In the Old Testament reading we see the story of God calling the boy Samuel to serve, to follow God. As we begin this new and holy year we would do well to share from our heart the words of Samuel: “Speak Lord, your servant is listening”. What if we set our priority to listen for the Holy Spirit, in His Word, in Creation, in His people to be of more importance than the endless chatter of the world?

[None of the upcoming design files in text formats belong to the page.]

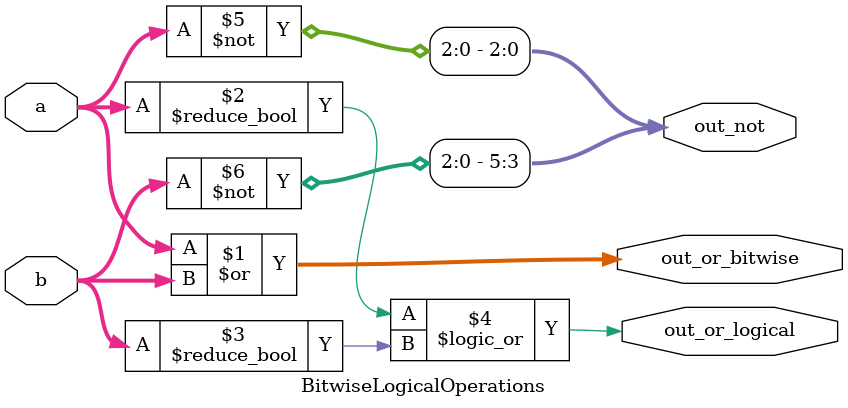
<source format=sv>
module BitwiseLogicalOperations (
    input logic [2:0] a,         // 3-bit unsigned input vector
    input logic [2:0] b,         // 3-bit unsigned input vector
    output logic [2:0] out_or_bitwise, // 3-bit unsigned output for bitwise OR
    output logic out_or_logical, // 1-bit output for logical OR
    output logic [5:0] out_not   // 6-bit unsigned output for bitwise NOT
);

    // Bitwise OR operation
    assign out_or_bitwise = a | b;

    // Logical OR operation
    assign out_or_logical = (a != 3'b000) || (b != 3'b000);

    // Bitwise NOT operation
    assign out_not = {~b, ~a};

endmodule
</source>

This sacred listening would cause us to realize, perhaps in ways never seen before, that indeed and truth, we are temples of the Holy Spirit (from our second reading). As we would grow in seeing more clearly, realizing more faithfully that the Spirit of Jesus does live within us, and in each other that our lives and relationships would be transformed. As Catholics our sacred, joyful reverence for Christ in the Tabernacle would start to be expressed in perceiving that God also indwells His people, the Church of God. With this truth, this sacred hope, we would grow to experience what Pope Benedict, XVI said: “One who has hope lives differently”. As we see the conflicts and despair so prevalent among so many we would understand the urgency of our call to follow Christ in faith and courage. And to be lives where Jesus could be realized.

Our Gospel reading shares the account of Andrew and others meeting Jesus and then Andrew leading Peter, his brother, to meet and know the Christ. As fishermen on the Sea of Galilee they were intimately aware of the power and danger in the storms of life. And so it is for us in this new year.

We have experienced great storms of fear, ignorance, doubt and hate, on many fronts. It seems no facet of life is left unscathed. Health and medicine, social and racial wounds of great depth and pain, political rancor and violent strife, climate change with intense storms and fires all bring many opportunities to despair, to doubt, to hate. Even in the Church, the people of God there is strife and discord, in the very temple where God, the Holy Spirit longs to dwell in unity. But in the greatest of trials and discord is the need for and opportunity for…CHRIST. A man who experienced trials and hate of deadly intensity would speak to our hearts for God. St. Maximilian Kolbe said: “Hatred is not a creative force. Love alone creates. Suffering will not prevail over us, it will only melt us down and strengthen us.”

This early week of this new year is an excellent opportunity to resolve to realize Christ, dwelling in us..AND EACH OTHER. Great are the wounds and needs in our world, our nation, our community, our families. Greater still is the exquisite. grace that is Jesus. May our actions, our words, our hearts be and become true temples for God where for and through us the mercy and hope of Christ can bring forgiveness and healing. As we seek to both realize Christ in our lives and to help others realize Christ in theirs we will encounter many blessings, challenges and surprises of grace. St. Francis of Assisi would lead us to realize our work with Christ: “We have been called to heal wounds, to unite what has fallen apart and bring home those who have lost their way.” These words bring us back to the refrain from our Psalm of this day: “Here I am Lord; I come to do your will.”

I saw a picture of a small monument of this holy privilege, to be a people of healing and hope in Christ, to share Jesus, realized in the storms of life. Think of all those, young and old, who may be crippled in this life but that are children of God called to be free.